Witajcie niedzielnie. Dziś wyjątkowo wpada Pinezka tylko na chwilę. I w sumie nie ma za dużo do pokazania, ale musiała się z Wami podzielić swoim pomysłem.
Pinezka była odwiedzić koty schroniskowe. Najpierw posiedziała przed kompem i poczytała o najbardziej potrzebujących kociastych, a później kupiła tym najfajniejszym przysmaczki.
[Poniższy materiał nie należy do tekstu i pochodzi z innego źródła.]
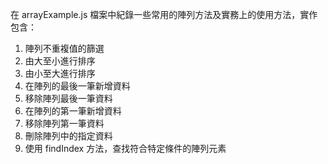 在 arrayExample.js 檔案中紀錄一些常用的陣列方法及實務上的使用方法，實作包含：

1. 陣列不重複值的篩選
2. 由大至小進行排序
3. 由小至大進行排序
4. 在陣列的最後一筆新增資料
5. 移除陣列最後一筆資料
6. 在陣列的第一筆新增資料
7. 移除陣列第一筆資料
8. 刪除陣列中的指定資料
9. 使用 findIndex 方法，查找符合特定條件的陣列元素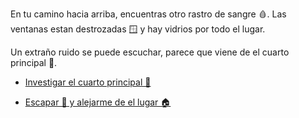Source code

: En tu camino hacia arriba, encuentras otro rastro de sangre 🩸. Las ventanas estan destrozadas 🪟 y hay vidrios por todo el lugar.

Un extraño ruido se puede escuchar, parece que viene de el cuarto principal 🛌.

- [Investigar el cuarto principal 🛌](2.md)

- [Escapar 🏃 y alejarme de el lugar 🏠](4.md)

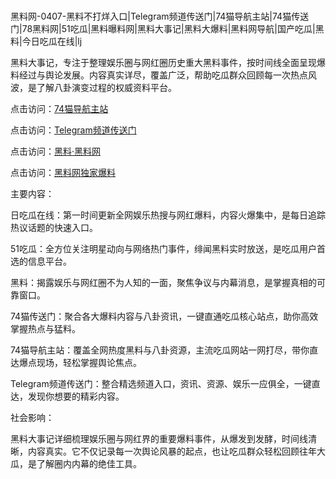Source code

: #
黑料网-0407-黑料不打烊入口|Telegram频道传送门|74猫导航主站|74猫传送门|78黑料网|51吃瓜|黑料曝料网|黑料大事记|黑料大爆料|黑料网导航|国产吃瓜|黑料|今日吃瓜在线|lj

黑料大事记，专注于整理娱乐圈与网红圈历史重大黑料事件，按时间线全面呈现爆料经过与舆论发展。内容真实详尽，覆盖广泛，帮助吃瓜群众回顾每一次热点风波，是了解八卦演变过程的权威资料平台。


点击访问：<a href="https://74mao.com/">74猫导航主站</a>

点击访问：<a href="https://74mao.com/">Telegram频道传送门</a>

点击访问：<a href="https://gbs-3wd.pages.dev/">黑料·黑料网</a>

点击访问：<a href="https://sdfsh.pages.dev/">黑料网独家爆料</a>


主要内容：

日吃瓜在线：第一时间更新全网娱乐热搜与网红爆料，内容火爆集中，是每日追踪热议话题的快速入口。

51吃瓜：全方位关注明星动向与网络热门事件，绯闻黑料实时放送，是吃瓜用户首选的信息平台。

黑料：揭露娱乐与网红圈不为人知的一面，聚焦争议与内幕消息，是掌握真相的可靠窗口。

74猫传送门：聚合各大爆料内容与八卦资讯，一键直通吃瓜核心站点，助你高效掌握热点与猛料。

74猫导航主站：覆盖全网热度黑料与八卦资源，主流吃瓜网站一网打尽，带你直达爆点现场，轻松掌握舆论焦点。

Telegram频道传送门：整合精选频道入口，资讯、资源、娱乐一应俱全，一键直达，发现你想要的精彩内容。

社会影响：

黑料大事记详细梳理娱乐圈与网红界的重要爆料事件，从爆发到发酵，时间线清晰，内容真实。它不仅记录每一次舆论风暴的起点，也让吃瓜群众轻松回顾往年大瓜，是了解圈内内幕的绝佳工具。

<span style="display:none;">[Canonical link](）</span>
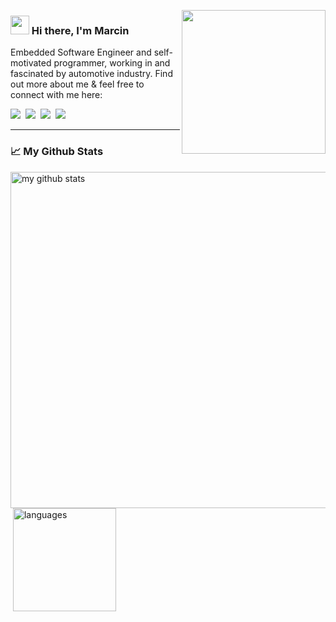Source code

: <img align ="right" width="230" src="https://media.giphy.com/media/YPJ5gi3MZzSjhtQTIk/giphy.gif" /></a>

### <img src="https://raw.githubusercontent.com/aemmadi/aemmadi/master/wave.gif" width="30px"> Hi there, I'm Marcin

Embedded Software Engineer and self-motivated programmer, working in and fascinated by automotive industry. Find out more about me & feel free to connect with me here:

<p align="left">
    <a target="_blank"href="https://www.linkedin.com/in/marcin-krajnik/"><img src="https://img.shields.io/badge/LinkedIn-0077B5?style=for-the-badge&logo=linkedin&logoColor=white" /></a>&nbsp;
    <a target="_blank"href="https://www.reddit.com/user/marcin214"><img src="https://img.shields.io/badge/Reddit-FF4500?style=for-the-badge&logo=reddit&logoColor=white" /></a>&nbsp;
    <a target="_blank"href="https://stackoverflow.com/users/10981119/marcin214"><img src="https://img.shields.io/badge/Stack_Overflow-FE7A16?style=for-the-badge&logo=stack-overflow&logoColor=white" /></a>&nbsp;
    <a href="mailto:marcin.grand21@gmail.com?subject=Hello%20Marcin,%20From%20Github"><img src="https://img.shields.io/badge/Gmail-D14836?style=for-the-badge&logo=gmail&logoColor=white" /></a>
</p>

---

### :chart_with_upwards_trend: My Github Stats
<img src="https://github-readme-stats.vercel.app/api?username=marcin214&hide=prs,contribs&show_icons=true&theme=nord" alt="my github stats" width="538"/>&nbsp;<img src="https://github-readme-stats.vercel.app/api/top-langs/?username=Marcin214&layout=compact&theme=nord" alt="languages" height="165">
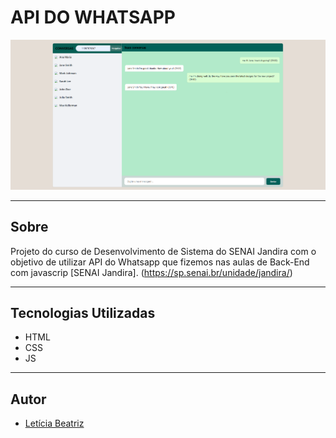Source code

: # API DO WHATSAPP

![](./Captura%20de%20tela%202025-04-17%20100341.png)

---

## Sobre 
Projeto do curso de Desenvolvimento de Sistema do SENAI Jandira com o objetivo de utilizar API do Whatsapp que fizemos nas aulas de Back-End com javascrip [SENAI Jandira]. 
(https://sp.senai.br/unidade/jandira/)


---

## Tecnologias Utilizadas
- HTML
- CSS
- JS

---

## Autor
- [Letícia Beatriz](https://www.linkedin.com/in/let%C3%ADcia-beatriz-martins-8933ba308/)
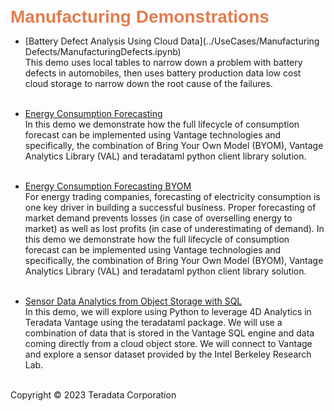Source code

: <b style = 'font-size:28px;font-family:Arial;color:#E37C4D'>Manufacturing Demonstrations</b>
 
* [Battery Defect Analysis Using Cloud Data](../UseCases/Manufacturing Defects/ManufacturingDefects.ipynb)
<br>This demo uses local tables to narrow down a problem with battery defects in automobiles, then uses battery production data low cost cloud storage to narrow down the root cause of the failures.<br><br>
 
* [Energy Consumption Forecasting](../Consumption_Forecasting_BYOM/Consumption_Forecasting_BYOM.ipynb)
<br>In this demo we demonstrate how the full lifecycle of consumption forecast can be implemented using Vantage technologies and specifically, the combination of Bring Your Own Model (BYOM), Vantage Analytics Library (VAL) and teradataml python client library solution.<br><br>
 
* [Energy Consumption Forecasting BYOM](../UseCases/Consumption_Forecasting_BYOM/Energy_Consumption_Forecasting_BYOM.ipynb)
<br>For energy trading companies, forecasting of electricity consumption is one key driver in building a successful business. Proper forecasting of market demand prevents losses (in case of overselling energy to market) as well as lost profits (in case of underestimating of demand). In this demo we demonstrate how the full lifecycle of consumption forecast can be implemented using Vantage technologies and specifically, the combination of Bring Your Own Model (BYOM), Vantage Analytics Library (VAL) and teradataml python client library solution.<br><br>
 
* [Sensor Data Analytics from Object Storage with SQL](../UseCases/IndoorSensor/IndoorSensor.ipynb)
<br>In this demo, we will explore using Python to leverage 4D Analytics in Teradata Vantage using the teradataml package. We will use a combination of data that is stored in the Vantage SQL engine and data coming directly from a cloud object store. We will connect to Vantage and explore a sensor dataset provided by the Intel Berkeley Research Lab.<br><br>
 

Copyright © 2023 Teradata Corporation
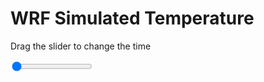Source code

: <h1>WRF Simulated Temperature</h1>
<p>Drag the slider to change the time</p>

<div class="slidecontainer">
<input oninput='setImage(this)' class="slider" type="range" min="0" max="25" value="0" step="1" />
<img id='img'/>
</div>

<script>
var img = document.getElementById('img');
var img_array = ['/assets/images/wrf/t_wrfout_d01_2020-06-14_12:00:00.png',
'/assets/images/wrf/t_wrfout_d01_2020-06-14_13:00:00.png',
'/assets/images/wrf/t_wrfout_d01_2020-06-14_14:00:00.png',
'/assets/images/wrf/t_wrfout_d01_2020-06-14_15:00:00.png',
'/assets/images/wrf/t_wrfout_d01_2020-06-14_16:00:00.png',
'/assets/images/wrf/t_wrfout_d01_2020-06-14_17:00:00.png',
'/assets/images/wrf/t_wrfout_d01_2020-06-14_18:00:00.png',
'/assets/images/wrf/t_wrfout_d01_2020-06-14_19:00:00.png',
'/assets/images/wrf/t_wrfout_d01_2020-06-14_20:00:00.png',
'/assets/images/wrf/t_wrfout_d01_2020-06-14_21:00:00.png',
'/assets/images/wrf/t_wrfout_d01_2020-06-14_22:00:00.png',
'/assets/images/wrf/t_wrfout_d01_2020-06-14_23:00:00.png',
'/assets/images/wrf/t_wrfout_d01_2020-06-15_00:00:00.png',
'/assets/images/wrf/t_wrfout_d01_2020-06-15_01:00:00.png',
'/assets/images/wrf/t_wrfout_d01_2020-06-15_02:00:00.png',
'/assets/images/wrf/t_wrfout_d01_2020-06-15_03:00:00.png',
'/assets/images/wrf/t_wrfout_d01_2020-06-15_04:00:00.png',
'/assets/images/wrf/t_wrfout_d01_2020-06-15_05:00:00.png',
'/assets/images/wrf/t_wrfout_d01_2020-06-15_06:00:00.png',
'/assets/images/wrf/t_wrfout_d01_2020-06-15_07:00:00.png',
'/assets/images/wrf/t_wrfout_d01_2020-06-15_08:00:00.png',
'/assets/images/wrf/t_wrfout_d01_2020-06-15_09:00:00.png',
'/assets/images/wrf/t_wrfout_d01_2020-06-15_10:00:00.png',
'/assets/images/wrf/t_wrfout_d01_2020-06-15_11:00:00.png',
'/assets/images/wrf/t_wrfout_d01_2020-06-15_12:00:00.png',];
function setImage(obj)
{
        var value = obj.value;
        img.src = img_array[value];

}
</script>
I nie byłoby w tym nic dziwnego, gdyby Pinezka nie zechciała tych frykasów opakować. W sumie kotom wszystko jedno, ale Pinezce - nie.
Idealnie do papieru craft nadaje się kolekcja A Hint of Pepper, zwłaszcza te różowe dodatki. Dzięki alfabetowi Pinezka napisała starannie imię kota i jego schroniskowy numer, żeby nie było wątpliwości, któremu się należy.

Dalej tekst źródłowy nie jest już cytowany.